Maya pensó en cómo había proyectado ese mantra durante años, cada vez que pintaba su pieza en un muro, en un anhelo de dejar una huella en este mundo. —Eso mismo escuché en infinidad de ocasiones de mis padres, y ellos de sus padres, y así sucesivamente —dijo.

William asintió y miró al frente. Parecía que buscaba algo más allá de las casas, pero sin prisa, con la tranquilidad de la eternidad.

—¿Qué os pasó a Yanabe y a ti?

Un ligero temblor sacudió la ciudad. Él se había puesto rojo de ira. —Ella nos mató.

—¿Ella, tu madre?

Él asintió.
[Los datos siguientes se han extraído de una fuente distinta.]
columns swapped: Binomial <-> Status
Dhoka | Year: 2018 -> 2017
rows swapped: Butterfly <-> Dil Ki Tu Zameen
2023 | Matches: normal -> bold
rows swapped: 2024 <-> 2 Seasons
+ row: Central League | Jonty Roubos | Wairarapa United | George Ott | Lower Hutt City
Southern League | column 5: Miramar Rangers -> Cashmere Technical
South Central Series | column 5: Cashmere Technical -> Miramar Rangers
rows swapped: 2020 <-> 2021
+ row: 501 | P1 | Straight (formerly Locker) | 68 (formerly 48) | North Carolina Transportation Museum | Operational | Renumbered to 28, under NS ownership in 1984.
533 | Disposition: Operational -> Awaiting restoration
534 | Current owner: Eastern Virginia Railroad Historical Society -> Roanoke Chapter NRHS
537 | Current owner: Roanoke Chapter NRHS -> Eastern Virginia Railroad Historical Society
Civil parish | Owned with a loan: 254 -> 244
Maya recordó el temblor de tierra a su llegada; le dio un abrazo, a lo que el muchacho se puso a llorar sobre el hombro de la mujer. Estuvieron así en silencio un rato, y él cada vez parecía más calmado. La tierra siguió su progresión y detuvo su vibración. Él continuó hablando desde el hombro de Maya:

—Podíamos haberlos vencido, no eran muchos. Pero su inacción y su miedo hizo que los tuyos murieran bajo las lanzas cheroquis.

Maya frunció el ceño. Ni el libro de Ezequiel ni sus notas hacían referencia alguna a la llegada de un grupo de la tribu catawba al asentamiento, ni aún menos a aquella relación entre William y Yanabe, pero sí que recordaba que en su familia siempre se habían contado las historias de las batallas en las que estuvieron inmersos con las demás tribus alrededor del siglo XVII, casi siempre debido a su apoyo a los colonos. Supuso que William se refería a alguna de esas trifulcas.

—Y respecto a mí… Spearfinger me engañó.

William se había apartado y miraba a Maya con los ojos enrojecidos. Ella se llevó las manos a las sienes; se sentía enferma y cada vez estaba más confundida.

—¿Por qué nos hace esto tu madre? —acertó a preguntar.

William dejó escapar una estridente carcajada. Entonces, dio media vuelta y empezó a caminar hacia el lugar que había estado oteando en el horizonte. —No lo has entendido todavía, ¿verdad? Ven, sígueme y te mostraré algo.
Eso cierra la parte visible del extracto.